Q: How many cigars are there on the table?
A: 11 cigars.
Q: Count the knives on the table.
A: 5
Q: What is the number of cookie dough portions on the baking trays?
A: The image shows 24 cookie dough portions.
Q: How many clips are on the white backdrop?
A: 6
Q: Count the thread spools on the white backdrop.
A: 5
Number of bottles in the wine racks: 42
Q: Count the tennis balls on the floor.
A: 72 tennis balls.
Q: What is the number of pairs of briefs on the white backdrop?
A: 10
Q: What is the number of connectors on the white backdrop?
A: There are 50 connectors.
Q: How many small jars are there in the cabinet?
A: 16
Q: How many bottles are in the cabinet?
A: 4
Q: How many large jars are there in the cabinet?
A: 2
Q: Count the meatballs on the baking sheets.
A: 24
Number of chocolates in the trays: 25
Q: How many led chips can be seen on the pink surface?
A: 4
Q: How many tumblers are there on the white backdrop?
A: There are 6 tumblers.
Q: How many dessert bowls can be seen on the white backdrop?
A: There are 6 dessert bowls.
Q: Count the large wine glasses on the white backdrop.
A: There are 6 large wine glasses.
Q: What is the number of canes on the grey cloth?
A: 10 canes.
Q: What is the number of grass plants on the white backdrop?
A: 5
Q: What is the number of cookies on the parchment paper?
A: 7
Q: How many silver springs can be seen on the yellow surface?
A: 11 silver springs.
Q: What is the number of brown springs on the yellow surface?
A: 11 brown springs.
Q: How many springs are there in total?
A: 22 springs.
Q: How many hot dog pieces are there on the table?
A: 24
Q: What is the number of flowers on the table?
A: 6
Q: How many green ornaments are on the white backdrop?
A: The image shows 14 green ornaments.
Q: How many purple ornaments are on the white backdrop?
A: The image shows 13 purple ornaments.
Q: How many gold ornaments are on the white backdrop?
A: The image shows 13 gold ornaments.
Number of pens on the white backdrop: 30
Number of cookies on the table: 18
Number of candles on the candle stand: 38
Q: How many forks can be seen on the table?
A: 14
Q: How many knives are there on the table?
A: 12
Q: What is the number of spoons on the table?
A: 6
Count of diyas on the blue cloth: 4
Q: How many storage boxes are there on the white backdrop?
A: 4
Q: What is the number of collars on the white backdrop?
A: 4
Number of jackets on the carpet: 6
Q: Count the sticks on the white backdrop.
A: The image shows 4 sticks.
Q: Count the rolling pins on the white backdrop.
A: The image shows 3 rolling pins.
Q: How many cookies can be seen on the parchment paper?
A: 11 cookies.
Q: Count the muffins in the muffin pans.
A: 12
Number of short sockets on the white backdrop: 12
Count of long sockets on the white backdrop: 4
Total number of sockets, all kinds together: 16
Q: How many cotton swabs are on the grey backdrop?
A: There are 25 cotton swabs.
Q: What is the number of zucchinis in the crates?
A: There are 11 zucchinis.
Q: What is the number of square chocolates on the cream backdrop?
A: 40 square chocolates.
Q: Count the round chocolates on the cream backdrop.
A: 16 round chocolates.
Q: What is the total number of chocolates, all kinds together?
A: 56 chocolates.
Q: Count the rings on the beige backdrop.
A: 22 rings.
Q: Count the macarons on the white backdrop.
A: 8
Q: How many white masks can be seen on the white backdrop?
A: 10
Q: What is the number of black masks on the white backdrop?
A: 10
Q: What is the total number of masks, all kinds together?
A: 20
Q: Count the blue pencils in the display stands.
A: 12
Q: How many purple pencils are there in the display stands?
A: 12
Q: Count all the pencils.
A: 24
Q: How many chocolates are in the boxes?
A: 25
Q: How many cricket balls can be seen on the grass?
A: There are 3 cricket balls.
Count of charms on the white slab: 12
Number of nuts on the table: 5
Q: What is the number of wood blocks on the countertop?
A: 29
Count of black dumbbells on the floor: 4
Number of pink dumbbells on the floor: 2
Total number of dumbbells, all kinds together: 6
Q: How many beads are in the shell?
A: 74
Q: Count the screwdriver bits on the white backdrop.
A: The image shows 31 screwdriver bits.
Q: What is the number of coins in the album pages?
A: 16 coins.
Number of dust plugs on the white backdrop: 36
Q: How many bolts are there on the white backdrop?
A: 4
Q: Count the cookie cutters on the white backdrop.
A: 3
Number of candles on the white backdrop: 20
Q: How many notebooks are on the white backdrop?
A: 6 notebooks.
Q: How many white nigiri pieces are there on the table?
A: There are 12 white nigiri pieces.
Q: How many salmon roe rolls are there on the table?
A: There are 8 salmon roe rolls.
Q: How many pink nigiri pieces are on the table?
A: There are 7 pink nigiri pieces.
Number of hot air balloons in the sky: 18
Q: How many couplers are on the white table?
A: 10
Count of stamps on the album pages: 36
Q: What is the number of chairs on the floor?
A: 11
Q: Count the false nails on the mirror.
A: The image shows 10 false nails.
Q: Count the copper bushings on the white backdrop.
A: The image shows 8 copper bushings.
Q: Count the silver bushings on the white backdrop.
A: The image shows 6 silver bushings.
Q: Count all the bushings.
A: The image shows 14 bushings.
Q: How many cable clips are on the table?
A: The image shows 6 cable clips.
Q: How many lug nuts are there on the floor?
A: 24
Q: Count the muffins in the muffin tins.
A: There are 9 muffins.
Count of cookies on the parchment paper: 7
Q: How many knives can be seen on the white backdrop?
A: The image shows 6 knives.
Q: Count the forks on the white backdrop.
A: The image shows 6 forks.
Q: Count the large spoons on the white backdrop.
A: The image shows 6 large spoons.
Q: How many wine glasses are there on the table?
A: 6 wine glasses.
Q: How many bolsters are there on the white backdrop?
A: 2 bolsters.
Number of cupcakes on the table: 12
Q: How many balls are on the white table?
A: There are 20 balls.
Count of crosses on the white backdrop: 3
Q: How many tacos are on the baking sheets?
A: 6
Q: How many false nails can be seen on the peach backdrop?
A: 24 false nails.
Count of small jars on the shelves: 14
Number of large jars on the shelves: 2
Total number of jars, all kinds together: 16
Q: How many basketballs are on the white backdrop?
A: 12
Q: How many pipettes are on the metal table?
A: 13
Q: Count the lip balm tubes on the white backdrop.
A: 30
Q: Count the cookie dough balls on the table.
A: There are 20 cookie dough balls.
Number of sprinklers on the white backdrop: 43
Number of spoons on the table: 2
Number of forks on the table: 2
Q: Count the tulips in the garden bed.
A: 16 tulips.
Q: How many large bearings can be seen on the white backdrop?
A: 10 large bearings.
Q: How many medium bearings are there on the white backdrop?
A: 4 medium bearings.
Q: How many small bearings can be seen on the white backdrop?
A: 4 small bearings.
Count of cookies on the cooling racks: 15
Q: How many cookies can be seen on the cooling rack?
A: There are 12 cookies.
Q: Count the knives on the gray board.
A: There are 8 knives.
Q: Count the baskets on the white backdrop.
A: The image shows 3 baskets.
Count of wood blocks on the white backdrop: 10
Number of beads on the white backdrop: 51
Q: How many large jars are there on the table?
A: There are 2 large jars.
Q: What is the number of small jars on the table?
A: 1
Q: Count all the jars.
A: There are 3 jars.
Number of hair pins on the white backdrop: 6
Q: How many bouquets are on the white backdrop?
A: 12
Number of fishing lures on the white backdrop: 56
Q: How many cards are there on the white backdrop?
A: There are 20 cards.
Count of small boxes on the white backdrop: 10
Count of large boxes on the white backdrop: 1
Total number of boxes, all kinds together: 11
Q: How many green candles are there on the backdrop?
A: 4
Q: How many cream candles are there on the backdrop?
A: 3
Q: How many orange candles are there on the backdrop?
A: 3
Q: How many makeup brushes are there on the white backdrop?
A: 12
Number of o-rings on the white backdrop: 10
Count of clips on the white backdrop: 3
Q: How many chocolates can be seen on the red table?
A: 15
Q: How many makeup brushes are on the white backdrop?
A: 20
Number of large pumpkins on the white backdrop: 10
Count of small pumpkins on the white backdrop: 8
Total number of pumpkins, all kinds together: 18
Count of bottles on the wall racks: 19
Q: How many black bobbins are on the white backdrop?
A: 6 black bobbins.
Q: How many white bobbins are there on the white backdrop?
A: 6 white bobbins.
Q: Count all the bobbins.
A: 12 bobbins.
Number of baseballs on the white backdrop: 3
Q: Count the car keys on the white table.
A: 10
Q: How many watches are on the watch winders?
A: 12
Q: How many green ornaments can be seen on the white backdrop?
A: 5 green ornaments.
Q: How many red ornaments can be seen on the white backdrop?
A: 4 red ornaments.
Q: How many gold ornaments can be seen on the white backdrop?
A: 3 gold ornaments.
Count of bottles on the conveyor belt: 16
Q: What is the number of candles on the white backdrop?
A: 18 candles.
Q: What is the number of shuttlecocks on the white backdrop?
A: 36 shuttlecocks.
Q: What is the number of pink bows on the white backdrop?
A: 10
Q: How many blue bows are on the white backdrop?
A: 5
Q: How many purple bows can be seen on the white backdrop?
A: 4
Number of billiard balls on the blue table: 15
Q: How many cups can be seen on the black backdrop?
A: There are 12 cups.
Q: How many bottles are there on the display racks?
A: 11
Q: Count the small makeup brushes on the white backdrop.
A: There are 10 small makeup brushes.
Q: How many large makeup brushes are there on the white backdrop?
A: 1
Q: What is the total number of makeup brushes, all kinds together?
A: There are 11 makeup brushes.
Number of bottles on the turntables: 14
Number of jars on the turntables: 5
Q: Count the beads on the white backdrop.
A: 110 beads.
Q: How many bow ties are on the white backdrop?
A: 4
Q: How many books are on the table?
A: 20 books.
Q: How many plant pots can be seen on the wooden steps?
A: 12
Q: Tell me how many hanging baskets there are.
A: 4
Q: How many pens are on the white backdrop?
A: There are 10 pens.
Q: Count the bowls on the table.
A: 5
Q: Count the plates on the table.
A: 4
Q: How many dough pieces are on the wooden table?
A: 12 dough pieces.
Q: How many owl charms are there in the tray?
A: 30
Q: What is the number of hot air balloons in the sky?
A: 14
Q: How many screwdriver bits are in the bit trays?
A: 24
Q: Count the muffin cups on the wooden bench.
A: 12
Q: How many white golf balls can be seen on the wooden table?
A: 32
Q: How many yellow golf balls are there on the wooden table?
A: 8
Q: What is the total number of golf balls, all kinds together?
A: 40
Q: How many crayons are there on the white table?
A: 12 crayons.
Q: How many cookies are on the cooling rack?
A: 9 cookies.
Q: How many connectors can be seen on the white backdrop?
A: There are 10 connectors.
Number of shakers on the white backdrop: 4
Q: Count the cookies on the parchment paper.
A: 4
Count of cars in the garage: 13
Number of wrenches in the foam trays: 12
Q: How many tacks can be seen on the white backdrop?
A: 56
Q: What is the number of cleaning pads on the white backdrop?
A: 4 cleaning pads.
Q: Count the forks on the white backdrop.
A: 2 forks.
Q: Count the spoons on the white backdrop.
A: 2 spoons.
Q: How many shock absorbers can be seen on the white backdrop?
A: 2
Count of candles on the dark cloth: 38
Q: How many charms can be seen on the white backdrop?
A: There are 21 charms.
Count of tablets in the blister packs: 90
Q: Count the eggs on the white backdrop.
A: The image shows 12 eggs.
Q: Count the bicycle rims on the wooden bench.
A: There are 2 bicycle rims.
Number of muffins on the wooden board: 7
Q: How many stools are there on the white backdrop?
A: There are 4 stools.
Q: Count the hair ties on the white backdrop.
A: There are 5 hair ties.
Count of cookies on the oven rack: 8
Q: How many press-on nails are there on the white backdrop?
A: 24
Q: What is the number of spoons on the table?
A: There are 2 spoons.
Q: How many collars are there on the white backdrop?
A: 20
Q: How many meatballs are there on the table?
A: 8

===============

(Exercise details)
Extract each line from the records above in which the word "false" appears, treating uppercase and lowercase letters as distinct.

(Answer in full)
Q: Count the false nails on the mirror.
A: The image shows 10 false nails.
Q: How many false nails can be seen on the peach backdrop?
A: 24 false nails.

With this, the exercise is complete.